Por um lado, eu entendo como a saúde mental e o alcoolismo prejudicaram sua carreira e sua imagem em Hollywood, e gostei da abertura dela para falar de temas difíceis e espinhosos (Mommie Dearest, alcoolismo, adoção do filho, bipolaridade) - nesse ponto eu louvo bastante esse documento, ainda que seja sim um pouco quadradinho. Mas por outro lado, mesmo com seus problemas pessoais e com todo o sexismo que há na indústria, acho que ela poderia abaixar um pouco a crista e não ser arrogante de graça como acaba sendo muitas vezes (as histórias bizarras de seus surtos por Los Angeles são incontáveis). De colegas atores nesse doc foram poucos e dá para imaginar por que, sabendo de sua reputação hahaha
Enfim, ela reconhece seus erros e isso já é algo. Personalidade é tudo e ser bossy faz até parte do charme da atriz de certa forma. À essa altura do campeonato ela definitavemente não vai mudar, e nem precisa. Ela é o que é e fim.

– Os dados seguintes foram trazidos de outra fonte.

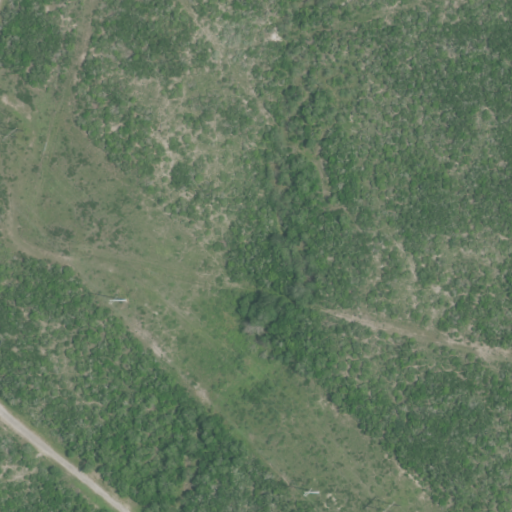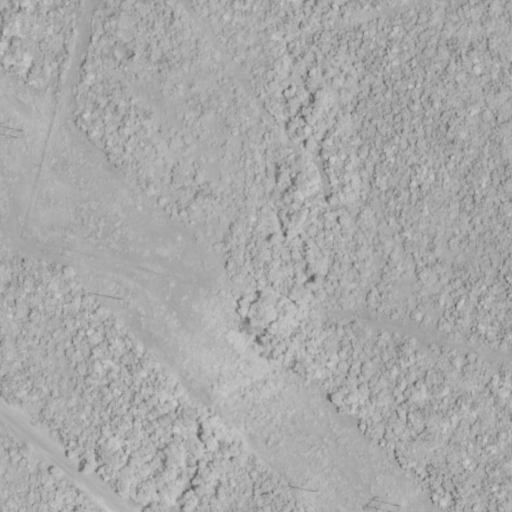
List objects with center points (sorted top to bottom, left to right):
power tower: (20, 134)
power tower: (124, 300)
road: (62, 463)
power tower: (319, 493)
power tower: (396, 509)
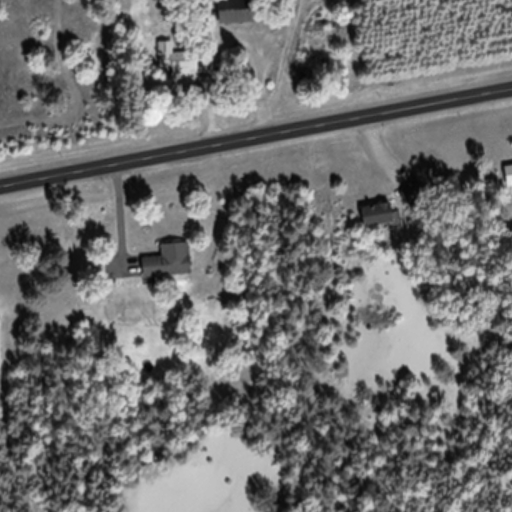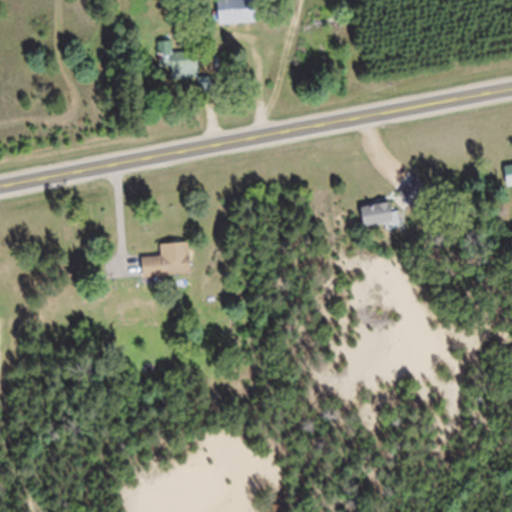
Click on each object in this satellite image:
building: (239, 21)
building: (179, 72)
road: (256, 145)
building: (509, 185)
building: (378, 226)
building: (169, 273)
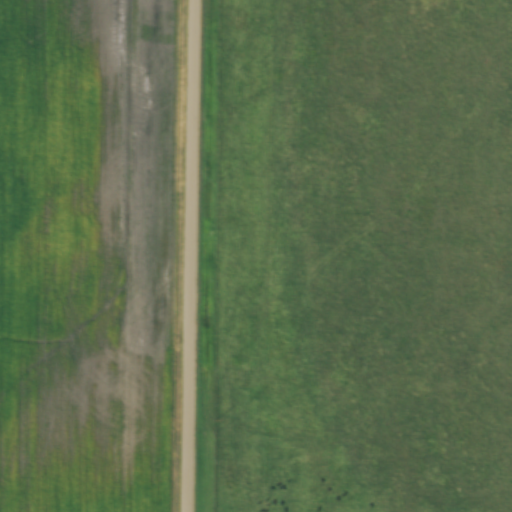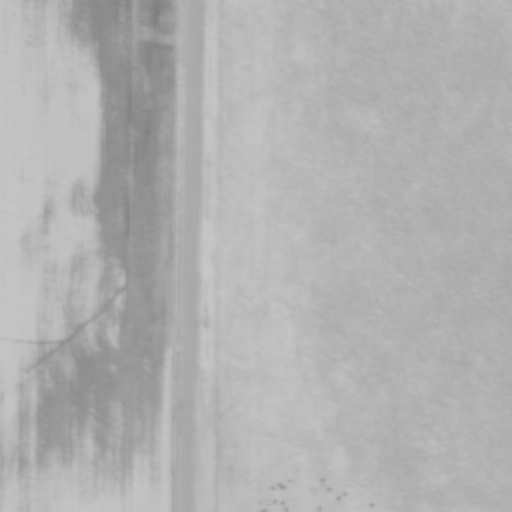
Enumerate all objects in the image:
road: (189, 255)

Pessoalmente senti falta de mais detalhes em algumas coisas, como por exemplo Bette Davis (que é mostrada em vídeo antigo, mas Faye não comenta sobre a experiência para expor o seu lado da história), Frank Sinatra (amigo pessoal com quem ela fez um filme) e Marlon Brando (o qual ela venera mas nem sequer falou nada sobre). Não achei a parte final monótona, mas sim corrida e superficial, diferente do restante. De repente cortaram muita coisa na edição final para focar nela ou ela mesma preferiu não aprofundar em determinados assuntos e trabalhos. Nesse sentido, o documentário poderia ter se alongado um pouco mais, como o documentário da Jane Fonda que passou das duas horas e eu achei mais aprofundado e redondo.

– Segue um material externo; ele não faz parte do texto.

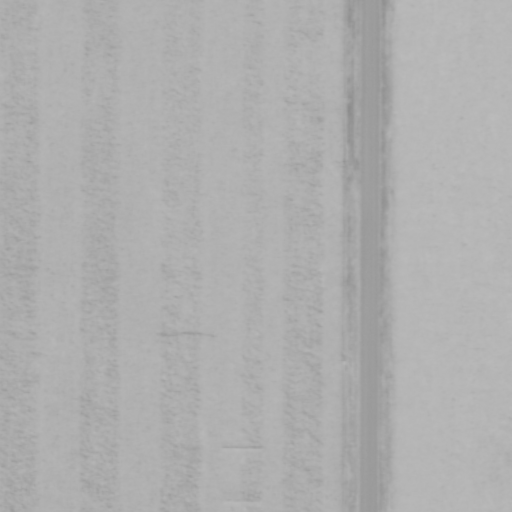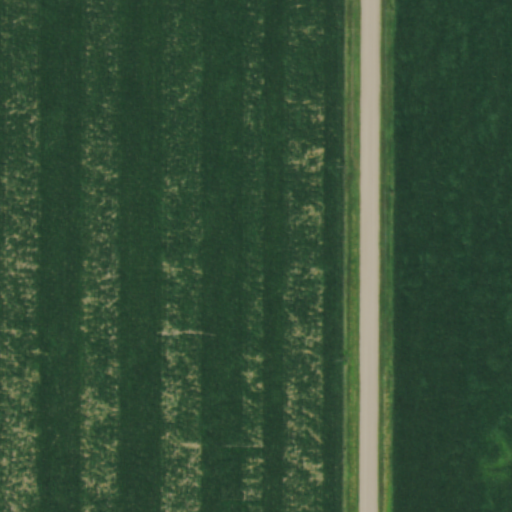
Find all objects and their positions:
crop: (169, 255)
road: (366, 256)
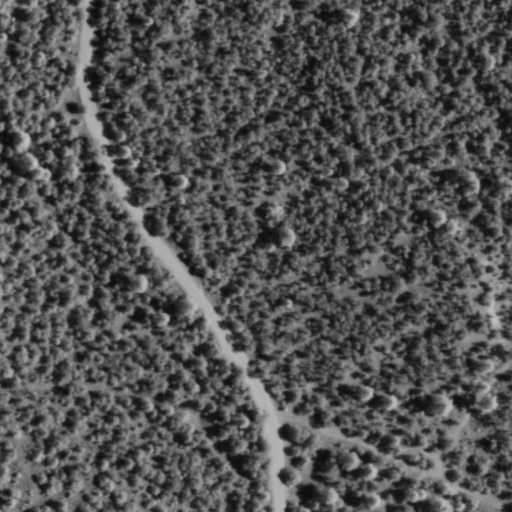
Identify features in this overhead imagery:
road: (171, 260)
road: (379, 452)
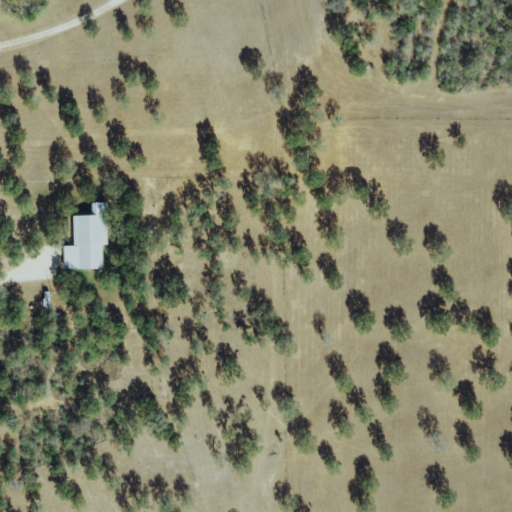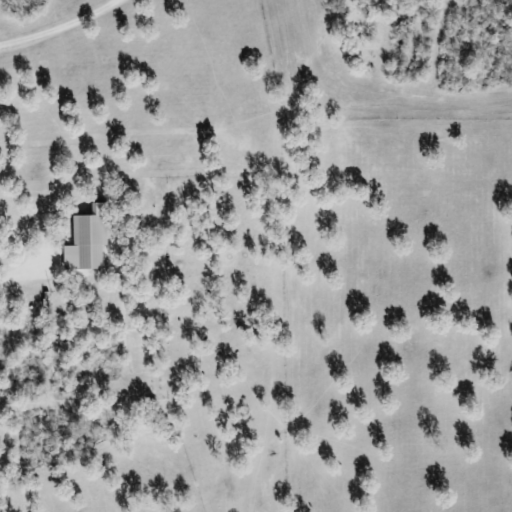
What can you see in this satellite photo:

Apesar dos exageros ao enaltecer a carreira da Faye Dunaway, o documentário é satisfatório em mostrar a evolução da atriz, seus filmes controversos, e ainda pincelar sobre o papel da mulher na metade do século XX, de forma muito competente e muito bem centrado na profissão mesmo, de modo que interesses de sua vida pessoal são muito secundários por aqui, o que é um alento num mundo onde a vida feminina sempre tem uma pegada sensacionalista. Ainda assim, o formato linear e pouco criativo em narrar, torna o documentário meio chato de acompanhar, sustentado pelo peso dos nomes participantes.

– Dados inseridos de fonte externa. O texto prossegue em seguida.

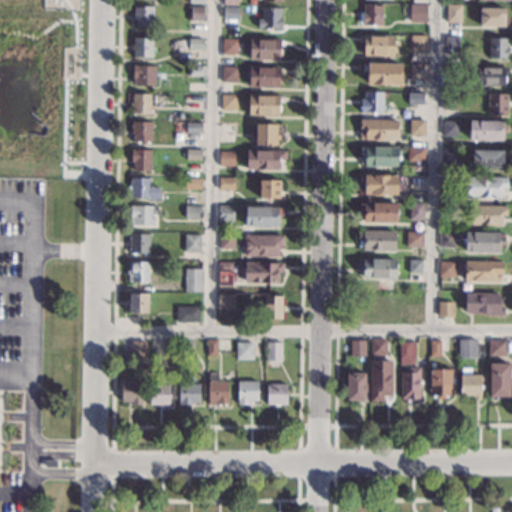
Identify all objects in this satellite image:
building: (273, 0)
building: (492, 0)
building: (503, 0)
building: (196, 1)
building: (271, 1)
building: (418, 1)
building: (419, 1)
building: (196, 2)
building: (229, 2)
building: (230, 2)
road: (61, 8)
building: (229, 12)
building: (195, 13)
building: (417, 13)
building: (418, 13)
building: (453, 13)
building: (195, 14)
building: (372, 14)
building: (452, 14)
building: (370, 15)
building: (142, 16)
building: (143, 16)
building: (493, 16)
building: (492, 17)
building: (269, 18)
building: (270, 18)
road: (75, 22)
road: (37, 35)
building: (450, 41)
building: (452, 41)
building: (417, 42)
building: (194, 43)
building: (416, 43)
building: (377, 45)
building: (378, 45)
building: (228, 46)
building: (229, 46)
building: (142, 47)
building: (142, 47)
building: (498, 47)
building: (497, 48)
building: (263, 49)
building: (264, 49)
building: (195, 70)
building: (417, 70)
building: (416, 71)
building: (450, 72)
building: (384, 73)
building: (228, 74)
building: (229, 74)
building: (383, 74)
building: (143, 75)
building: (143, 75)
building: (491, 75)
building: (489, 76)
building: (262, 77)
building: (264, 77)
road: (79, 78)
building: (225, 88)
building: (415, 98)
building: (415, 98)
building: (227, 102)
building: (228, 102)
building: (371, 102)
building: (372, 102)
building: (140, 103)
building: (141, 103)
building: (497, 103)
building: (496, 104)
building: (262, 105)
building: (263, 105)
building: (192, 127)
building: (226, 127)
building: (417, 127)
building: (416, 128)
building: (449, 128)
building: (449, 128)
building: (377, 129)
building: (378, 129)
building: (486, 130)
building: (487, 130)
road: (63, 131)
building: (141, 131)
building: (141, 131)
building: (264, 133)
building: (265, 134)
building: (414, 153)
building: (416, 153)
building: (192, 154)
building: (379, 156)
building: (381, 156)
building: (449, 156)
building: (449, 156)
building: (140, 158)
building: (226, 158)
building: (226, 158)
building: (488, 158)
building: (141, 159)
building: (264, 159)
building: (264, 159)
building: (487, 159)
road: (210, 165)
road: (432, 165)
building: (191, 183)
building: (193, 183)
building: (225, 183)
building: (225, 184)
building: (378, 184)
building: (379, 184)
building: (485, 186)
building: (484, 187)
building: (269, 188)
building: (142, 189)
building: (143, 189)
building: (268, 189)
road: (18, 202)
building: (448, 209)
building: (416, 210)
building: (191, 211)
building: (193, 211)
building: (415, 211)
building: (378, 212)
building: (380, 212)
building: (224, 213)
building: (225, 213)
building: (487, 214)
building: (141, 215)
building: (141, 215)
building: (261, 215)
building: (486, 215)
building: (261, 216)
building: (413, 239)
building: (414, 239)
building: (446, 239)
building: (447, 239)
building: (226, 240)
building: (376, 240)
building: (377, 240)
building: (225, 241)
building: (192, 242)
building: (482, 242)
building: (482, 242)
building: (138, 243)
building: (139, 243)
road: (18, 244)
building: (191, 244)
building: (261, 245)
building: (262, 245)
road: (66, 252)
road: (95, 256)
road: (321, 256)
building: (377, 267)
building: (379, 268)
building: (446, 269)
building: (446, 269)
building: (138, 271)
building: (138, 271)
building: (414, 271)
building: (482, 271)
building: (483, 271)
building: (262, 272)
building: (262, 272)
building: (224, 273)
building: (193, 280)
building: (191, 281)
parking lot: (20, 282)
road: (18, 284)
road: (336, 300)
building: (224, 301)
building: (225, 301)
building: (137, 302)
building: (138, 302)
building: (483, 303)
building: (482, 304)
building: (271, 306)
building: (272, 306)
building: (444, 309)
building: (445, 309)
building: (187, 313)
building: (187, 315)
road: (35, 323)
road: (17, 327)
road: (303, 331)
building: (378, 346)
building: (187, 347)
building: (356, 347)
building: (357, 347)
building: (377, 347)
building: (435, 347)
building: (495, 347)
building: (496, 347)
building: (211, 348)
building: (467, 348)
building: (137, 349)
building: (137, 349)
building: (434, 349)
building: (466, 349)
building: (243, 350)
building: (244, 350)
building: (272, 351)
building: (273, 351)
building: (406, 352)
building: (405, 353)
road: (17, 370)
building: (379, 379)
building: (380, 379)
building: (498, 379)
building: (499, 379)
building: (469, 381)
building: (439, 382)
building: (440, 382)
building: (410, 383)
building: (409, 384)
building: (470, 385)
building: (355, 386)
building: (355, 386)
building: (216, 390)
building: (217, 390)
building: (247, 391)
building: (130, 392)
building: (132, 392)
building: (246, 392)
building: (188, 393)
building: (158, 394)
building: (160, 394)
building: (188, 394)
building: (275, 394)
building: (276, 394)
building: (43, 417)
road: (204, 426)
road: (112, 438)
road: (58, 443)
road: (60, 455)
road: (112, 464)
road: (302, 464)
road: (61, 474)
road: (31, 480)
road: (111, 490)
parking lot: (12, 491)
road: (15, 493)
road: (416, 499)
road: (298, 500)
road: (204, 501)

Sempre simpatizei com a figura de Faye Dunaway, e este documentário fez essa admiração crescer ainda mais. Gostei da maneira honesta e sincera com que ela abordou todos os aspectos de sua vida, desde os acertos até seus erros. Muito de seu comportamento, muitas vezes considerado "difícil", decorria da própria estrutura de Hollywood e da forma como as mulheres eram tratadas, além de sua própria saúde mental. Foi ótimo ver como ela tentou se reinventar após as inevitáveis quedas. Ela é uma mulher fascinante, à sua maneira.